◆ **EXTRACT**:

▽

The way I ended up learning and becoming infatuated with programming was with
my TI-82 calculator. By trial and error I would write programs for games,
class notes (hi-tech cheat sheets) and animations. In college I began taking
"real" programming classes, but found the teaching to be both dated and
lacking real-world application. I kept learning through side projects though
and now, 12 years later, I realize that in this vocation, there is never an
end to learning and that people can learn in so many different ways.

I think the misconception some teachers have is that if a student is
struggling, he or she is either incapable of learning the material or just not
trying. The reality is that it could just be a reflection of how effective the
teacher's methods are for that particular student.

------
apu
From a comment I made 2 years ago when this paper was brought up:

 _I've been fairly skeptical of this paper ever since reading Alan Kay's
rebuttal:<http://www.secretgeek.net/camel_kay.asp>

I trust Kay much more than these authors on matters of computer science,
teaching, or ideas in general._

To expand a bit, I've since mentored over a dozen students and I've found that
in most cases of students who couldn't program well, the issue was "further
upstream." That is, there was some misunderstanding at a more fundamental
level that was preventing them from continuing forward. Once that issue was
fixed, they rapidly catch up to where they should be.

△

◆ **WORK TO COMPLETE**: Carry on the forum thread about learning to program from its last sentence. The items play no part here.

◆ **DATA LISTING**:

▽

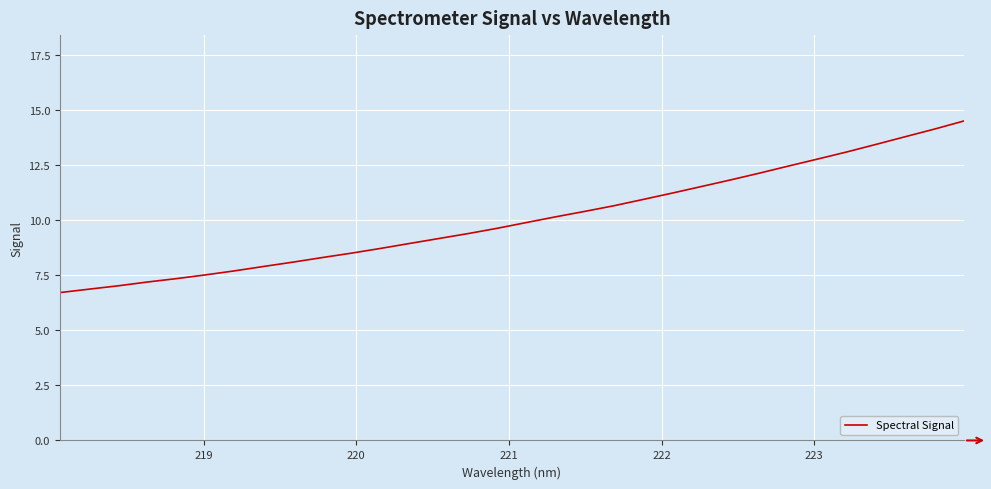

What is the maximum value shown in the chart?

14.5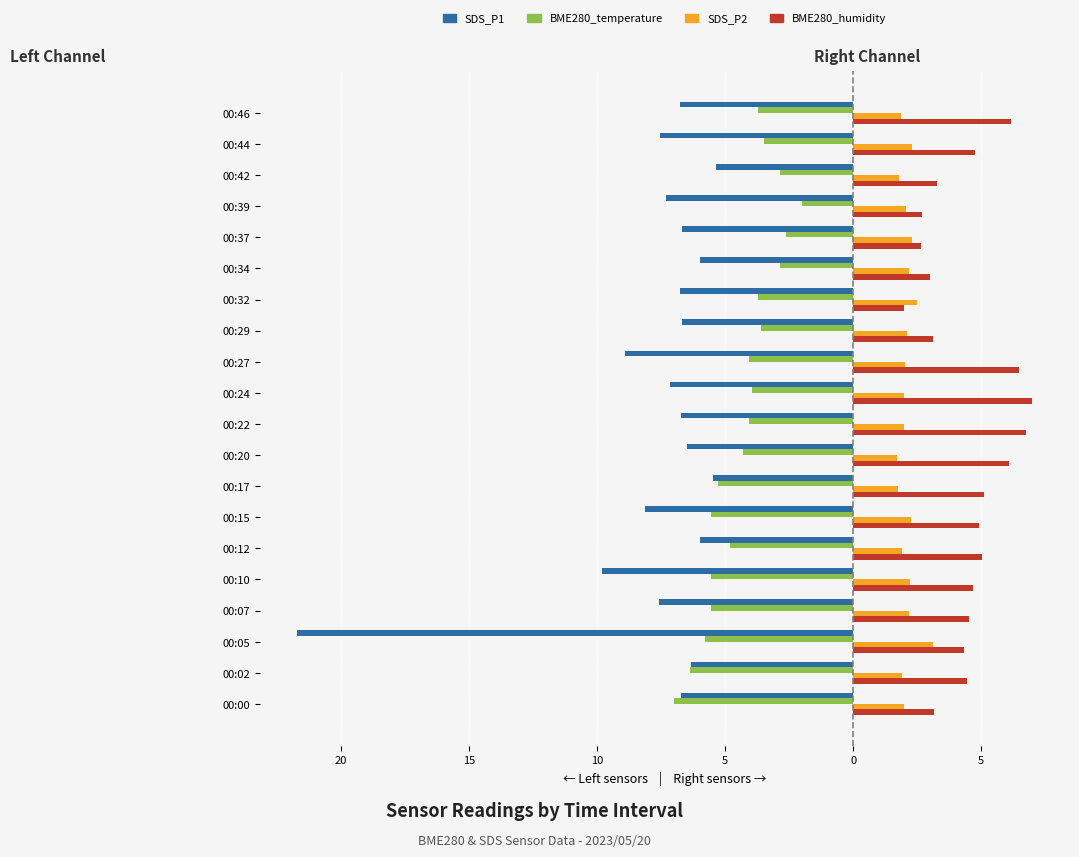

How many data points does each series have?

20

△
▽

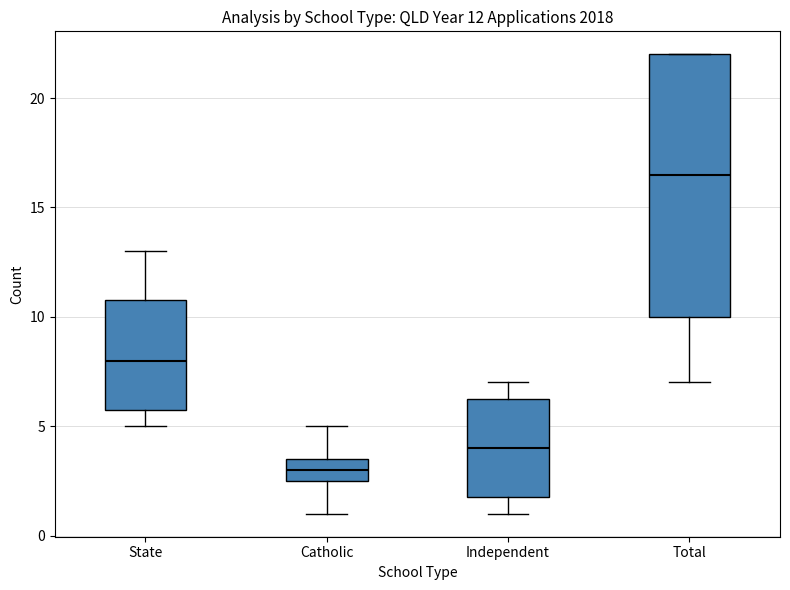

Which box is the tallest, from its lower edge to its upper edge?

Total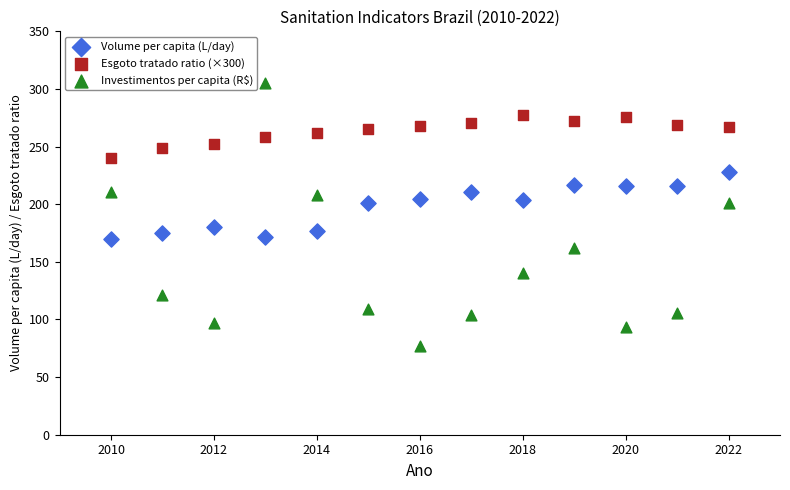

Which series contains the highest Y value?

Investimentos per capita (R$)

△

◆ **RESPONSE TO THIS TASK**:
------
drumdance
FWIW I remember having a hard time understanding equations when I first
learned them in algebra. I remember that most of the class argued with the
teacher about it. Eventually I _was_ able to grok it, of course, but the
average person doesn't get much beyond algebra.

Also, assignment is rather strange concept relative to math education. I don't
remember any test where we had to create an algorithm. Variables where things
you solved for, not tools.

------
Simucal
Eh, that test seemed like it could be unintuitive to those that have never had
programming exposure before.

How are they to know that "=" is assignment and not testing equality? I guess
you could glean that from the context where they immediately ask you the
values of the variables after the operation but I could see someone
misinterpreting the semantics of that operator.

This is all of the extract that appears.